(Records from a data collection)
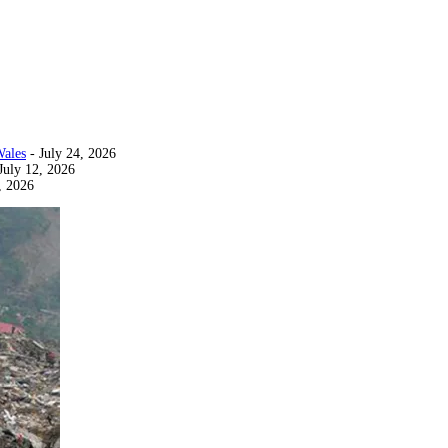
Wales
- July 24, 2026
July 12, 2026
, 2026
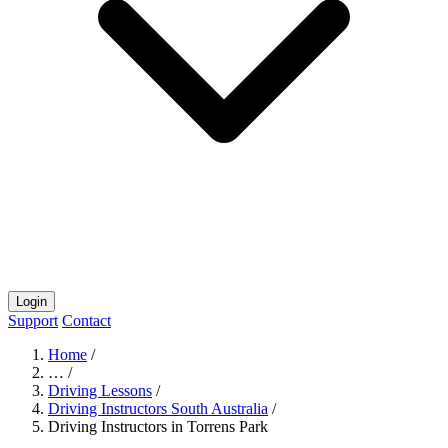
Login
Support
Contact
Home
/
…
/
Driving Lessons
/
Driving Instructors South Australia
/
Driving Instructors in Torrens Park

__Requirement__. Every line from the one containing "Driving Instructors South Australia" to the close of the records must be reproduced exactly. Include both ends and nothing more.

__Result of the task__.
Driving Instructors South Australia
/
Driving Instructors in Torrens Park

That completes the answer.